Exercise details:
Rewrite the material below, swapping every "Q0" for "query0" and changing nothing else. Leave the pictures out of your answer.

Extracted information:
Start

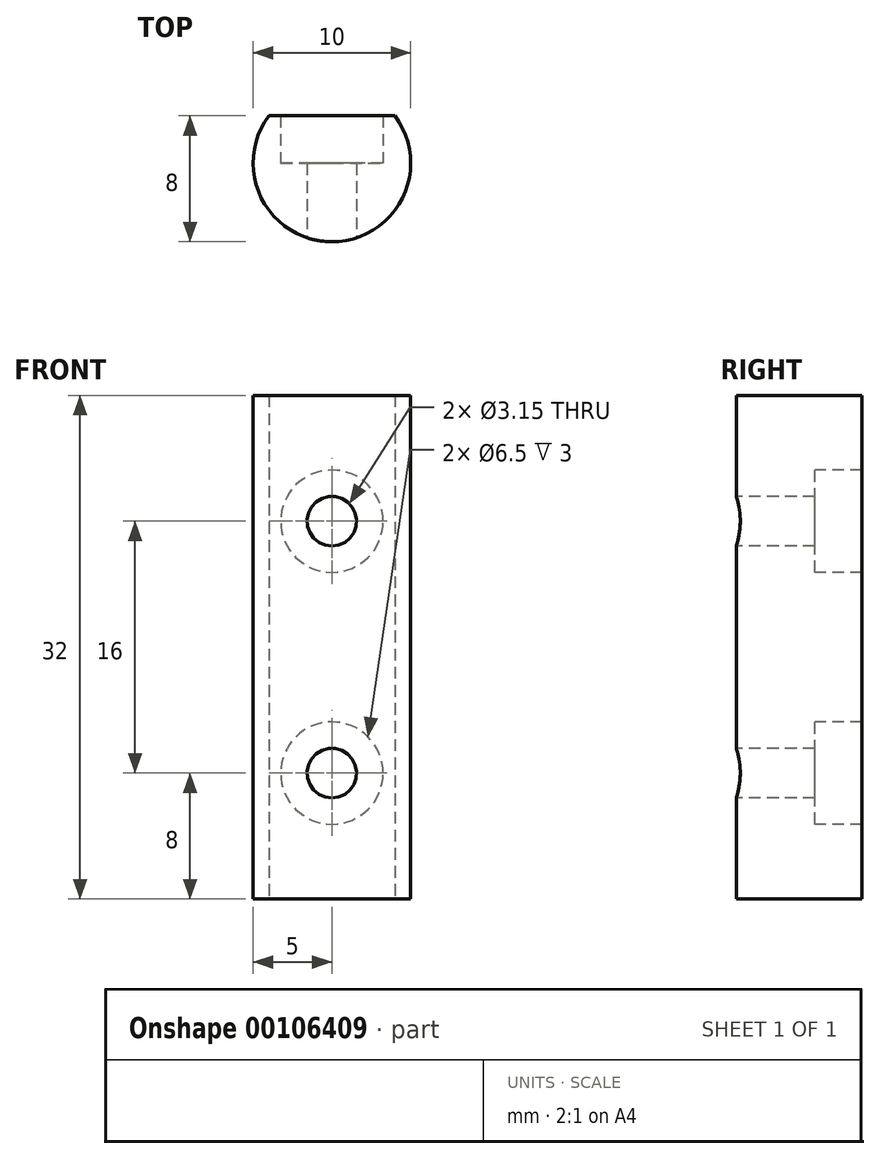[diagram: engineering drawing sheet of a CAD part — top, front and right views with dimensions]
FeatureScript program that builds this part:
annotation { "Feature Type Name" : "Feature", "Feature Type Description" : "" }
export const myFeature = defineFeature(function(context is Context, id is Id, definition is map)
    precondition{}
    {
        {
            var Q0;
            Q0=qCreatedBy(makeId("Top.planeOp"),FACE);
            var sketch = newSketch(context, id + "F0", { "sketchPlane" : qUnion([Q0])});
            skLineSegment(sketch, "E0", {"start": v(-4, 3) * mm, "end": v(4, 3) * mm});
            skArc(sketch, "E1", {"start": v(-4, 3) * mm, "mid": v(0, -5) * mm, "end": v(4, 3) * mm});
            skSolve(sketch);
        }
        {
            var Q0;
            Q0=makeQuery(id+"F0.imprint","IMPRINT",FACE,{"disambiguationData":[TD([[makeQuery(id+"F0.imprint","IMPRINT",EDGE,{"derivedFrom":sQuery(id+"F0.wireOp",EDGE,"E0")}),-1.0]])]});
            extrude(context, id + "F1", {"entities" : qUnion([Q0]), "depth" : 32 * mm, "symmetric" : true});
        }
        {
            var Q0;
            Q0=makeQuery(id+"F1.opExtrude","SWEPT_FACE",FACE,{"disambiguationData":[OSD([sQuery(id+"F0.wireOp",EDGE,"E0")])]});
            var sketch = newSketch(context, id + "F2", { "sketchPlane" : qUnion([Q0])});
            skPoint(sketch, "E2", {"position": v(0, 8) * mm});
            skPoint(sketch, "E3", {"position": v(0, -8) * mm});
            skSolve(sketch);
        }
        {
            var Q0;
            Q0=sQuery(id+"F2.wireOp",VERTEX,"E2");
            var Q1;
            Q1=sQuery(id+"F2.wireOp",VERTEX,"E3");
            var Q2;
            Q2=makeQuery(id+"F1.opExtrude","SWEPT_BODY",BODY,{"disambiguationData":[OSD([sQuery(id+"F0.wireOp",EDGE,"E0"),sQuery(id+"F0.wireOp",EDGE,"E1")])]});
            hole(context, id + "F3", {"style" : HoleStyle.C_BORE, "endStyle" : HoleEndStyle.THROUGH, "standardTappedOrClearance" : lookupTablePath({ "standard" : "ISO", "fit" : "Close", "size" : "M3", "type" : "Clearance" }), "standardBlindInLast" : lookupTablePath({ "fit" : "Close", "standard" : "ISO", "size" : "M3", "type" : "Clearance" }), "holeDiameter" : 3.15 * mm, "cBoreDiameter" : 6.5 * mm, "cBoreDepth" : 3 * mm, "locations" : qUnion([Q0, Q1]), "scope" : qUnion([Q2]), "isTappedThrough" : true, "startStyle" : HoleStartStyle.SKETCH});
        }
    });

End

Written answer:
[diagram: engineering drawing sheet of a CAD part — top, front and right views with dimensions]
FeatureScript program that builds this part:
annotation { "Feature Type Name" : "Feature", "Feature Type Description" : "" }
export const myFeature = defineFeature(function(context is Context, id is Id, definition is map)
    precondition{}
    {
        {
            var query0;
            query0=qCreatedBy(makeId("Top.planeOp"),FACE);
            var sketch = newSketch(context, id + "F0", { "sketchPlane" : qUnion([query0])});
            skLineSegment(sketch, "E0", {"start": v(-4, 3) * mm, "end": v(4, 3) * mm});
            skArc(sketch, "E1", {"start": v(-4, 3) * mm, "mid": v(0, -5) * mm, "end": v(4, 3) * mm});
            skSolve(sketch);
        }
        {
            var query0;
            query0=makeQuery(id+"F0.imprint","IMPRINT",FACE,{"disambiguationData":[TD([[makeQuery(id+"F0.imprint","IMPRINT",EDGE,{"derivedFrom":sQuery(id+"F0.wireOp",EDGE,"E0")}),-1.0]])]});
            extrude(context, id + "F1", {"entities" : qUnion([query0]), "depth" : 32 * mm, "symmetric" : true});
        }
        {
            var query0;
            query0=makeQuery(id+"F1.opExtrude","SWEPT_FACE",FACE,{"disambiguationData":[OSD([sQuery(id+"F0.wireOp",EDGE,"E0")])]});
            var sketch = newSketch(context, id + "F2", { "sketchPlane" : qUnion([query0])});
            skPoint(sketch, "E2", {"position": v(0, 8) * mm});
            skPoint(sketch, "E3", {"position": v(0, -8) * mm});
            skSolve(sketch);
        }
        {
            var query0;
            query0=sQuery(id+"F2.wireOp",VERTEX,"E2");
            var Q1;
            Q1=sQuery(id+"F2.wireOp",VERTEX,"E3");
            var Q2;
            Q2=makeQuery(id+"F1.opExtrude","SWEPT_BODY",BODY,{"disambiguationData":[OSD([sQuery(id+"F0.wireOp",EDGE,"E0"),sQuery(id+"F0.wireOp",EDGE,"E1")])]});
            hole(context, id + "F3", {"style" : HoleStyle.C_BORE, "endStyle" : HoleEndStyle.THROUGH, "standardTappedOrClearance" : lookupTablePath({ "standard" : "ISO", "fit" : "Close", "size" : "M3", "type" : "Clearance" }), "standardBlindInLast" : lookupTablePath({ "fit" : "Close", "standard" : "ISO", "size" : "M3", "type" : "Clearance" }), "holeDiameter" : 3.15 * mm, "cBoreDiameter" : 6.5 * mm, "cBoreDepth" : 3 * mm, "locations" : qUnion([query0, Q1]), "scope" : qUnion([Q2]), "isTappedThrough" : true, "startStyle" : HoleStartStyle.SKETCH});
        }
    });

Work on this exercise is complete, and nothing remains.